Southern girl plowing her way through life making the rules up as she goes. Warning: likes to bake, curse, quote movies/literature, is tattooed, married to The Man and mother of two girls. We bring new meaning to the "griswald way of life". Come along for the ride!



Friday, March 5, 2010

Good Feelings

Today is a great day. It's sunny, beautiful and peaceful. Since Dave works Saturdays, we do school on Saturdays so I give my kids Friday off school. What a peaceful wonderful day it is. We get our errands done, we hang out and relax. We talk, laugh and do all our upkeep stuff, like nails.

Except it's the first Friday of the month....which is the day I pay ALL the bills. The regularly scheduled ones, not the straggling medical bills from my surgery that come floating in one by one. Before, I'd be up at midnight working on bills and trying to juggle my checkbook while dreaming of sleep. Instead, I'm chilling at my rv dinette, going through my checkbook and paying bills online while the kids sing to Veggie Tales.

You see I'm gonna be honest here for a minute peeps. When we both had good paying jobs, we had big ole bills. Somewhere along the way, as we increased our income we increased our bills. Just like most people in the "good ole American dream". While we had a continious income we had continious bills. Oh let me count the sheer amount of bills, not counting normal stuff like house, utilities, cars, insurance, and credit cards....we had karate, daycare, work clothes, school stuff like choir, fundraisers, the nanny, and the list goes on and on.....

So one of the major reasons while I'm content to live in an RV and travel with Dave's job? Well let's look at Dave's job first. It's a well paying job, but while we were supporting him in Texas and us in Utah, it didn't seem that well paying. Groceries x 2, housing costs x 2, gas x 2 and etc. So let's look at the past six months of my life: I had a major surgery which required 8 weeks off work and still it was so hard to go back to work. My heart wasn't in it, neither was my body, I was exhausted and not even trying to put my happy face back on. I wasn't healed up yet. So when 5 days later, they laid me off, it was the biggest blessing the Lord has ever given me. I can't describe the weight it removed off my chest. Dave's immediate response to this news was to begin playing to move the kids and me with him. He knew from that first instance what we needed to do. And you know what...........it's brilliant. Far from perfect by brilliant.

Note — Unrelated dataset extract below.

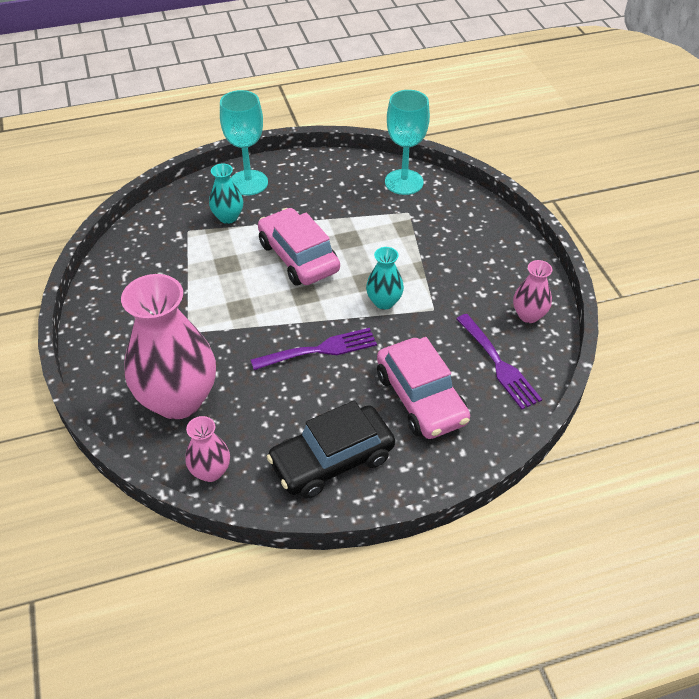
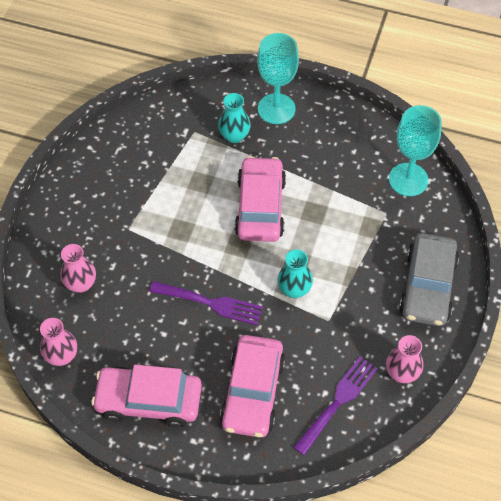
camera: 35 degrees right, 10 degrees up
pink vase [121,274,216,420] -> pink vase [61,244,96,293], size x0.47
black car [267,400,395,499] -> pink car [91,364,202,428]
purple fork [456,314,542,409] -> purple fork turned 150 degrees counterclockwise [293,356,378,456]
none -> grey car [399,233,459,326]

We leased out our house, we gave alot of stuff away, we put some stuff into storage and then moved with a couple of totes of crap into his rv in Texas. When you consider the sheer amount of bills and drama we have cut out of our budget and/or life, it staggers the mind. We own our RV outright, the lot fee includes the utilities and is dirt cheap compared to rent/mortgage payments. My tiny fridge means I shop often but there is NO waste of food building up in the pantry and fridge. Yes, this is a temp thing. It won't be forever, but for the next year or two this is our future. (unless the Lord changes that, we are in his hands). We get to travel at the drop of a hat, we can go visit family and friends if the thought hits us right. We do school together, we do everything together. I have never been closer to my kids.

And before we did this, I've never sat down and paid all my bills at the beginning of the month in one lump sum before. What a blessing. We aim to be completely debt free by the end of the year (cars included) except for the house in Utah. Now some of you are my heroes. You are debt free or else you learned that lesson years ago and now strive to be debt free.

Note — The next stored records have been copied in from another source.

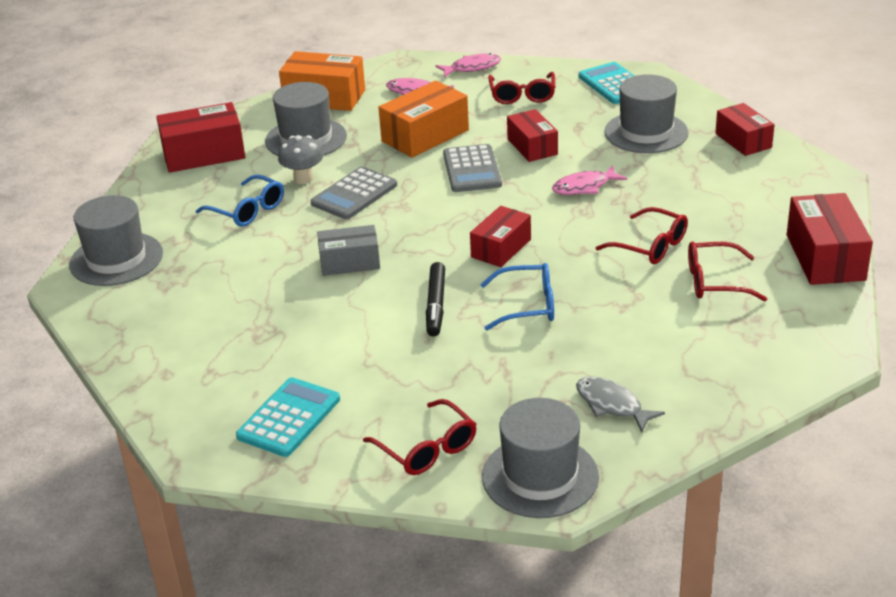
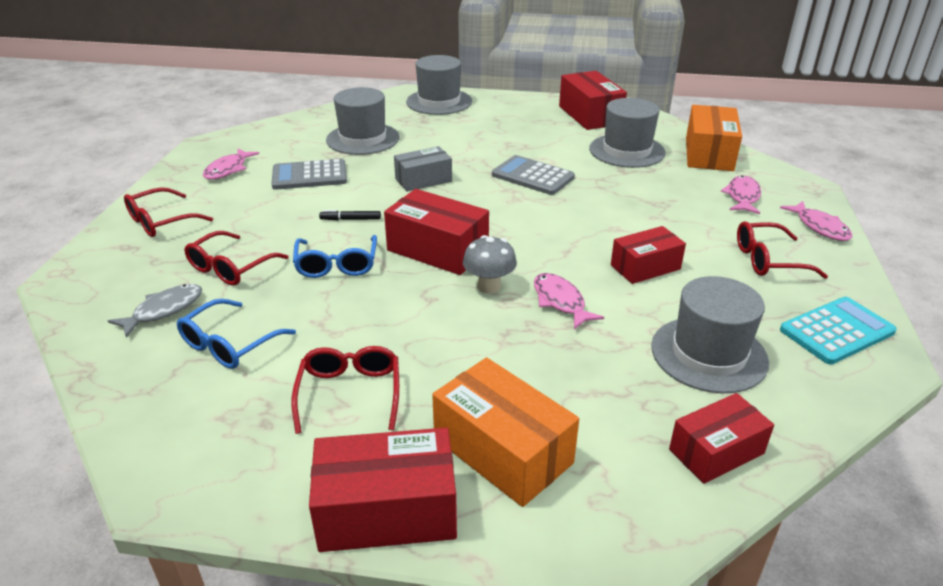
camera: 85 degrees right, 0 degrees up
blue glasses [196,174,284,227] -> blue glasses moved to [177,299,296,369]
turquoise calculator [236,377,340,457] -> pink fish [203,148,259,180]
grey mushroom [278,135,323,184] -> grey mushroom moved to [463,235,517,294]
grey box [317,225,380,276] -> grey box turned 75 degrees clockwise [394,146,452,192]
orange box [378,80,469,158] -> orange box moved to [432,357,579,507]
black marker [426,262,445,337] -> black marker [319,210,381,220], size x0.62
grey calculator [443,144,502,192] -> grey calculator moved to [271,159,347,190]
red box [470,206,531,267] -> red box [384,189,489,275], size x1.51
grey hat [482,398,599,518] -> grey hat moved to [326,87,400,155]
red glasses [595,207,688,264] -> red glasses moved to [184,231,289,286]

And while there are no guarantees in his line of work, we are padding our savings and paying off our bills while spending all of our time together. Very unorthodox methods for achieving a dream but we didn't plan this, the Lord did. How very blessed we are that the Lord set us in motion for this blessing! You often hear how "walking on faith" is the only way, well peeps let me tell you, I had to learn the meaning on walking on faith the hard way. Quit stressing, quit forcing things to happen in your life (can't tell you how many blessings I've screwed up by forcing things I wanted), and listen to the Lord.

And so I'm off to snuggle with my youngest for nap time! Blessed be you and yours.